Writing this out, it is $(e_{i_m} - \delta) e_{i_m}^T \cdots (e_{i_2} - \delta) e_{i_2}^T (e_{i_1} - \delta) e_{i_1}^T$. Now, since $i_j \neq i_{j+1}$, we have $e_{i_{j+1}}^T (e_{i_j} - \delta) = (-1)$,
$$W \equiv (-1)^{m-1} (e_{i_m} - \delta) e_{i_1}^T \bmod 3$$
and thus $\text{Tr}(W) \equiv (-1)^m \bmod 3$ (using that $i_1 \neq i_m$). So the trace of $W$ is an integer not divisible by $3$, and thus the trace of $w$ is not an integer. This rules out the identity, a translation, a reflection, a glide reflection, or inversion, whose traces are $4$, $4$, $2$, $2$, $-2$ respectively. (We also rule out rotations and glide rotations with angle $180^{\circ}$, whose trace is $0$.)
In particular, this means that there are no closed paths of odd length, since $w$ must be an improper rotation in that case, and those do not have a line which is mapped to itself by translation.
When $m$ is even, our options are a rotation or a screw displacement. We can distinguish them according to the Jordan forms of $w$ on the generalized $1$-eigenspace: A rotation corresponds to $\left[ \begin{smallmatrix} 1&0 \\ 0&1 \end{smallmatrix} \right]$ and a screw displacement corresponds to $\left[ \begin{smallmatrix} 1&1 \\ 0&1 \end{smallmatrix} \right]$. There doesn't seem to be any simple characterization of when we get which one, although screw displacements appear to be more common. The screw displacement has a line which is mapped to itself by translation; the rotation doesn't.
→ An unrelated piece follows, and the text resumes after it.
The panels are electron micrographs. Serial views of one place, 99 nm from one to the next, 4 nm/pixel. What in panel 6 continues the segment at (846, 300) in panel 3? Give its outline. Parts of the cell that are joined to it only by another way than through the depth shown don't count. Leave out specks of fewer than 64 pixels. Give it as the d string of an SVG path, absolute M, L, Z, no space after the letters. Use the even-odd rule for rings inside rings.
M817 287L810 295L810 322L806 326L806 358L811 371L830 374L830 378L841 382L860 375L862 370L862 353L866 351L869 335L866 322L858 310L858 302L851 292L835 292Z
One final observation: The dihedral angles of the tetrahedron are
$\cos^{-1} (1/3) \approx 0.39 \pi > \pi/3$. So no closed path can contain a sequence of four bounces that only hit two walls. Combined with the fact that we should never use the same wall twice in a row, we should be able to cut down the search space to something tractable.